“Oh, c’mon. I’ve told you all about him. He’s got a place right on the lake. Three hundred feet of private beach. The tech guy. Any of this ringing a bell?”
Zero bells are ringing, but I nod anyway. “Right. Stavros. Gray sweatpants. I remember.”
She sighs. “You so don’t.”
We stare at each other across the table until I say, “How early does early-onset Alzheimer’s kick in?”
“Not this early. You’re not even thirty yet.”
“Maybe it’s a brain tumor.”
“It’s not a brain tumor. You’re just kind of…” She winces, not wanting to hurt my feelings. “Checked out.”
So Diane the blabbermouthwasright. Groaning, I prop my elbows on the table and drop my head into my hands. “I’m sorry.”

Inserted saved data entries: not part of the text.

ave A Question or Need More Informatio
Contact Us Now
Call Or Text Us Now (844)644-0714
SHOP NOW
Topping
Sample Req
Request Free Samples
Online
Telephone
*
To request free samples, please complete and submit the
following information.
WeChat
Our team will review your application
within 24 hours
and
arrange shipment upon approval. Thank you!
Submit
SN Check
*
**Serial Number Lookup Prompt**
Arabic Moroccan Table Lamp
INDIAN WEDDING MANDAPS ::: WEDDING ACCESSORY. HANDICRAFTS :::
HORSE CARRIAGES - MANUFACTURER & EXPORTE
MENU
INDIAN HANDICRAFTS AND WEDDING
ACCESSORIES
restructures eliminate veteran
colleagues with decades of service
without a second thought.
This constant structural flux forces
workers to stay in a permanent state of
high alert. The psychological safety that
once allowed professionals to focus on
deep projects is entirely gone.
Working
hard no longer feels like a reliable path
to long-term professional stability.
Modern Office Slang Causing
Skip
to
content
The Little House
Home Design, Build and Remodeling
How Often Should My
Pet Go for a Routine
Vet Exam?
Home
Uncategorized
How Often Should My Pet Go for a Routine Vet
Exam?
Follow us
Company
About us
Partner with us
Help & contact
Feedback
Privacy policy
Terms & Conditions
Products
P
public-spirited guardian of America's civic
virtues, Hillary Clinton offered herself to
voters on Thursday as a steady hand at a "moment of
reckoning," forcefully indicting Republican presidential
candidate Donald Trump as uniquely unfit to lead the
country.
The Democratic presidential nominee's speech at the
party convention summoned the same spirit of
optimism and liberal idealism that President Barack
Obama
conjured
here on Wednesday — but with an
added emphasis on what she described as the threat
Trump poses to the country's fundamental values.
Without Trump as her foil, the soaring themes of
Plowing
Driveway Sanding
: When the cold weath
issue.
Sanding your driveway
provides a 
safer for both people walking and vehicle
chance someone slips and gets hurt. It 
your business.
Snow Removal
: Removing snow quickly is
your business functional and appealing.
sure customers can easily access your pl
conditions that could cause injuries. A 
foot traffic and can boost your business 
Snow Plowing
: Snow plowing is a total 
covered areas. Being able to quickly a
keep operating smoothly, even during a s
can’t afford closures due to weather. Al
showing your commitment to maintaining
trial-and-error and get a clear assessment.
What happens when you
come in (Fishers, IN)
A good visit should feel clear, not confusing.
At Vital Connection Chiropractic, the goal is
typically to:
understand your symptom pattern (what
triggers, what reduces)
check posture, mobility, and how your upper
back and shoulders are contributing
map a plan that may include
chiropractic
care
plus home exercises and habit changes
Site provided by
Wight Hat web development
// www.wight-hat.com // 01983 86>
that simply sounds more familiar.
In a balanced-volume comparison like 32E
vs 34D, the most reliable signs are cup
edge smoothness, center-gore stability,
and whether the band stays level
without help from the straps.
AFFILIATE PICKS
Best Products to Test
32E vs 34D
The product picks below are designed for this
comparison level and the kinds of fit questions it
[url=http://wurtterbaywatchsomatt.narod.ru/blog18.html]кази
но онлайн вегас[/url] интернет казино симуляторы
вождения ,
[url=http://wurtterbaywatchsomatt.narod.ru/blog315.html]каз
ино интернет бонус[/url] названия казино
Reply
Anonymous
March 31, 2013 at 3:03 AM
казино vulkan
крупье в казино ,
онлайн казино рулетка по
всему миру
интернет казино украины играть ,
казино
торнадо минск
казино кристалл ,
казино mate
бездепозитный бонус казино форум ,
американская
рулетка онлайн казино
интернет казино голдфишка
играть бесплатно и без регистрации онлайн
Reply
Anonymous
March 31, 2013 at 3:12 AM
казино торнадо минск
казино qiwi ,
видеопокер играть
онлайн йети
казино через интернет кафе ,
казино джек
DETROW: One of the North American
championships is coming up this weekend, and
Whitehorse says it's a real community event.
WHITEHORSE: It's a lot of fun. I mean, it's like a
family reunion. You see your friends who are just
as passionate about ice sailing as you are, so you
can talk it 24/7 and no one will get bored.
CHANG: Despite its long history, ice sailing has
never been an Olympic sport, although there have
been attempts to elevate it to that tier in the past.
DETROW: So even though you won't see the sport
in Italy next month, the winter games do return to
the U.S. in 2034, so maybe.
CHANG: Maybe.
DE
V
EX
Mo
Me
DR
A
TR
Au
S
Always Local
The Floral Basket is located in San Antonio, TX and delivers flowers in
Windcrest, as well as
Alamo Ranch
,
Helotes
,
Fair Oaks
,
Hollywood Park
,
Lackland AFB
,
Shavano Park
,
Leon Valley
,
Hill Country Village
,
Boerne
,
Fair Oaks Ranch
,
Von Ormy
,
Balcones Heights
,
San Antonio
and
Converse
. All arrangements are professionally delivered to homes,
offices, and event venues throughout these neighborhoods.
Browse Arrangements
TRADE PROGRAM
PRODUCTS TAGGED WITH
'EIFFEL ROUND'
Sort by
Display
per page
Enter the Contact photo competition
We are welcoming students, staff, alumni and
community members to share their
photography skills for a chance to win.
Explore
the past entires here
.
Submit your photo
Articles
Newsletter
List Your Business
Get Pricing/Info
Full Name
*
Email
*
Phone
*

“There’s nothing to be sorry about. You endured a major trauma. You’re still getting over it. There’s no correct timetable for grief.”
If only there was a body, I could move on.
I’m so ashamed by that thought, my face burns. But the ugly truth is that there is no moving on.
The worst thing about a missing person who’s never found is that those they leave behind can’t really mourn. They’re stuck in a perpetual twilight of unknowing. Unable to get closure, unable to properly grieve, they exist in a kind of numb limbo. Like perennials in winter, lying dormant under frozen ground.
It’s the unanswered questions that get you. The terrible what-ifs that gnaw at your soul with hungry teeth at night.
Is he dead? If so, how did it happen? Did he suffer? For how long?
Did he join a cult? Get abducted? Start a new life somewhere else?
Is he alone out in the woods, living off the land?
Did he hit his head and forget his identity?
Is he ever coming back?
The list is endless. A one-sided, open-ended Q&A that repeats on a loop every waking hour, except you’re only talking to yourself and the answers never come.
For people like me, there are no answers. There is only life in suspended animation. There is only the slow and steady calcification of your heart.
But I’ll be damned if I’ll let my best friend calcify with me.
I raise my head and say firmly, “You’re going on that date with gray sweatpants.”
“Nat—”
“There’s no reason both of us should be miserable. End of discussion.”
She gazes at me with narrowed eyes for a moment, until she sighs and shakes her head. “I don’t like this.”
“Tough. Now text your boy toy that your date is on and finish your lunch.”
I make a show of polishing off my salad as if I’ve got the appetite of a farm animal, because Sloane’s like a grandmother: it always makes her feel better when she sees me eat.
Watching me, she says drily, “I know what you’re doing.”
I answer through a mouthful of salad. “I have no idea what you mean.”
Looking heavenward, she draws a slow breath. Then she deletes whatever she had been typing on her cell and starts over. She sends the message and drops her phone back into her purse. “Happy?”